Was steht für Acer in den kommenden 12 Monaten an?

Erstens werden wir unsere ESG-Bemühungen konsequent und beharrlich fortführen. Es geht darum, ESG zu einer Geschäftschance zu machen. Sobald die Leute sehen, dass es sich um eine Geschäftschance handelt, dann spricht das Geld.

Zweitens ist da die KI sprechen. KI ist eine große Sache und eine Welle, die wir sehr gerne reiten wollen. Wir sind der Überzeugung, dass es sich hierbei um eine echte Entwicklung handelt und nicht so etwas wie das Metaverse oder Kryptowährungen. Generative KI ist ganz real. Heute nutzen die Leute ihre Computer hauptsächlich zur Suche, mit neueren Modellen aber fragen Sie den Computer, und er kann Ihnen mithilfe generativer KI sagen, was Sie brauchen.

Wir haben eine Tochtergesellschaft, die Beschleuniger für GenAi herstellt. Sie läuft sehr gut, und wir haben Dutzende von Unternehmenskunden mit einem Proof of Concept, von denen etliche demnächst in die Produktion gehen wollen. Das freut uns sehr, denn möchten, dass mehr KI-basierte Lösungen zum Einsatz kommen - sei es im medizinischen Bereich, im öffentlichen Sektor oder beispielsweise im Bildungswesen.

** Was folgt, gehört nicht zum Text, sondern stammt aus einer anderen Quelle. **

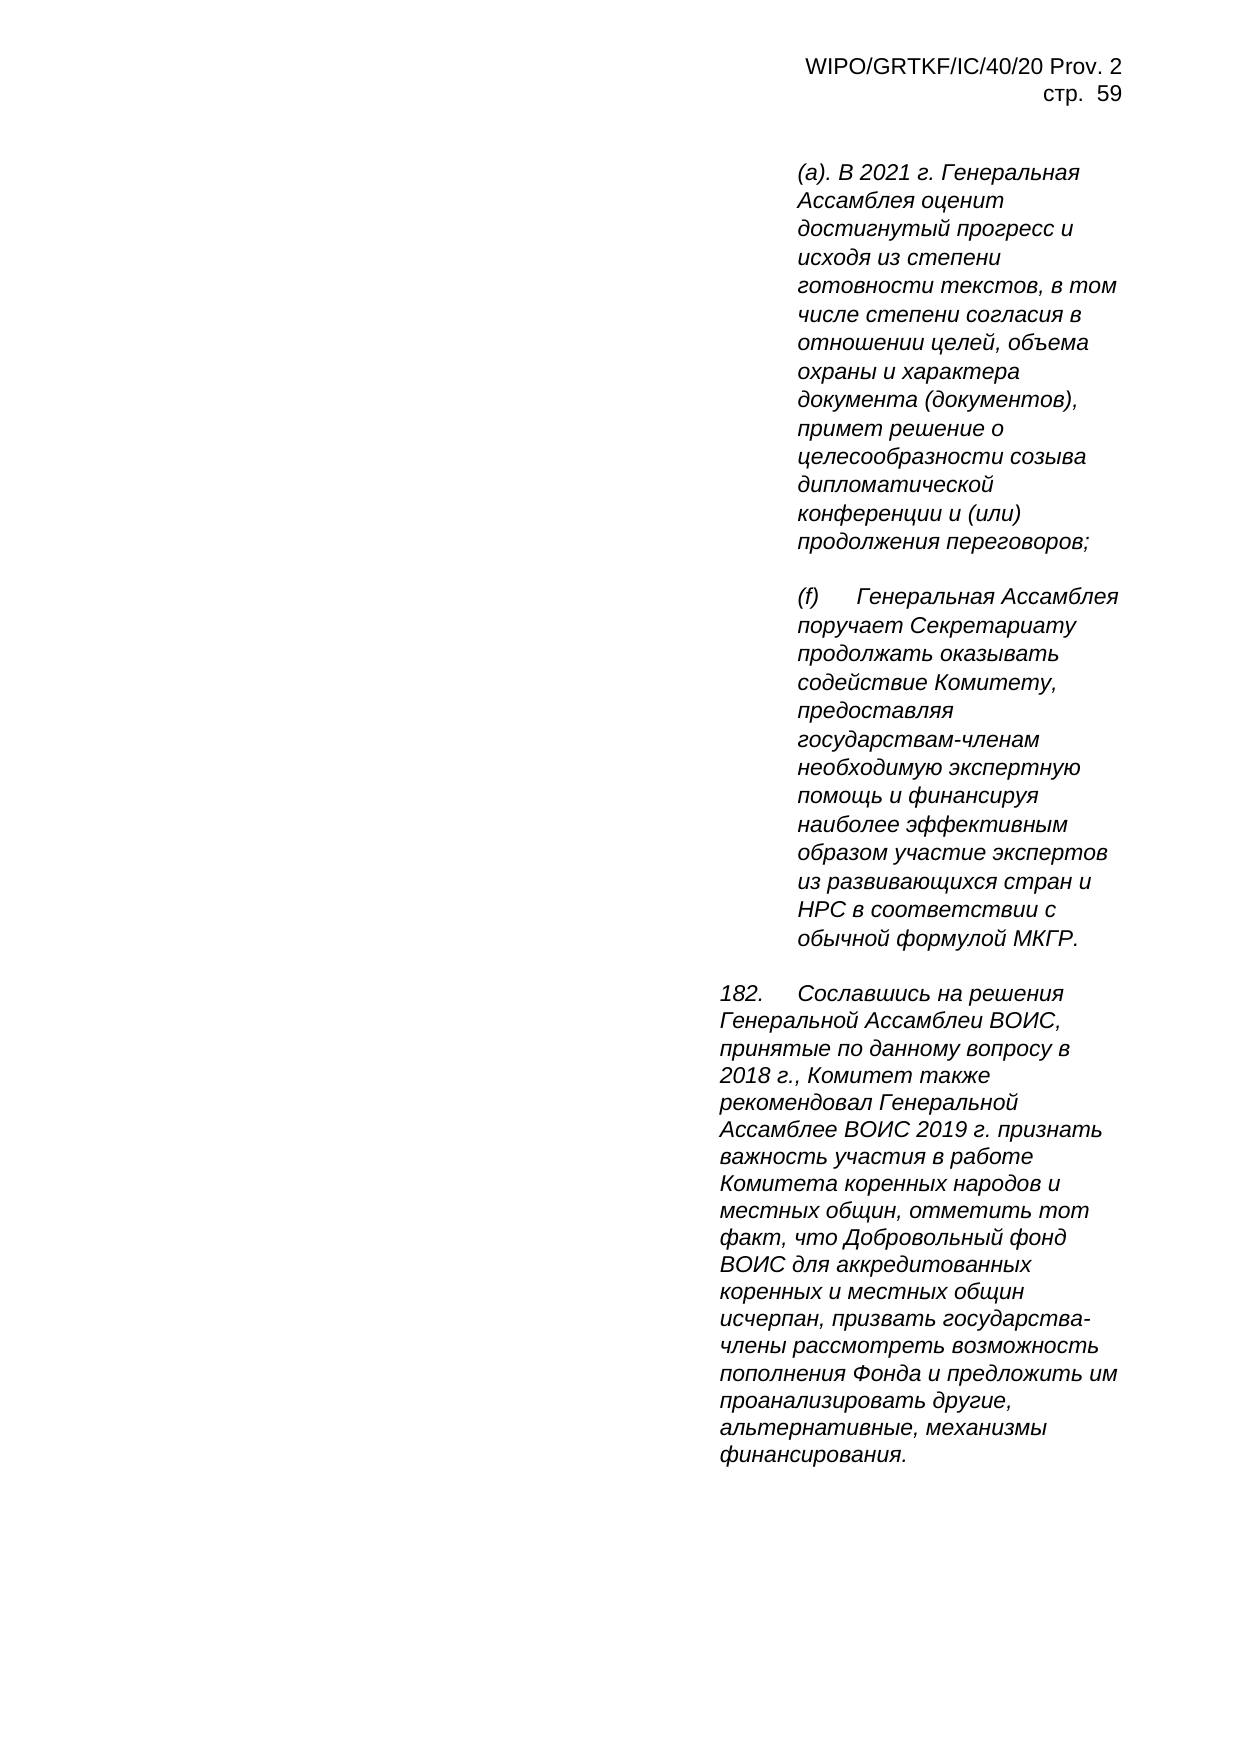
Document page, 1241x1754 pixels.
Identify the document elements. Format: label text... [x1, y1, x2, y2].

list Генеральная Ассамблея поручает Секретариату продолжать оказывать содействие Комитету, предоставляя государствам-членам необходимую экспертную помощь и финансируя наиболее эффективным образом участие экспертов из развивающихся стран и НРС в соответствии с обычной формулой МКГР. [797, 583, 1122, 951]
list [797, 158, 1122, 554]
list Сославшись на решения Генеральной Ассамблеи ВОИС, принятые по данному вопросу в 2018 г., Комитет также рекомендовал Генеральной Ассамблее ВОИС 2019 г. признать важность участия в работе Комитета коренных народов и местных общин, отметить тот факт, что Добровольный фонд ВОИС для аккредитованных коренных и местных общин исчерпан, призвать государства-члены рассмотреть возможность пополнения Фонда и предложить им проанализировать другие, альтернативные, механизмы финансирования. [719, 980, 1122, 1467]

Es gibt viele Bereiche, in denen wir in der Lage sein werden, die Branche zu begeistern und einen Mehrwert für unsere Kunden und Partner zu schaffen.

Sie haben einmal gesagt, dass Acer der "letzte aufrechtstehende Mann" im PC-Bereich" sein würde. Sehen Sie das immer noch so?

Wir werden uns weiterhin auf unser Computergeschäft konzentrieren - das sehr ausgereift ist und seit über 40 Jahren besteht - aber wir freuen uns auf die neuen Nutzungsmodelle, die in den nächsten Jahren kommen werden, weil sich das Geschäftsmodell ändert und das die Nachfrage stimulieren wird.

Wir nutzen unser Kerngeschäft, um neue Unternehmen und Technologien zu gründen. In den letzten sechs Jahren haben wir 12 Tochtergesellschaften an die Börse gebracht. In der Pipeline haben wir weitere fünf bis zehn. In näherer Zukunft werden wir jedes Jahr zwei bis drei Börsengänge durchführen. Wir würden uns freuen, wenn sich das fortsetzen würde, weil wir so damit einen Mehrwert für unsere Aktionäre schaffen und Karrierechancen eröffnen. Wir haben in den letzten Jahren 12 CEO-, 12 CFO- und 12 CIO-Stellen und viele weitere geschaffen. Um hier CEO zu werden, man muss mich jetzt nicht mehr umbringen, denn bei uns gibt es inzwischen Dutzende von CEO-Stellen! Wir sind der festen Überzeugung, dass die Mitarbeiterbindung nur dann gut ist, wenn ein Unternehmen eine Zukunft hat und wenn die Mitarbeiter eine berufliche Zukunft in diesem Unternehmen vorstellen können.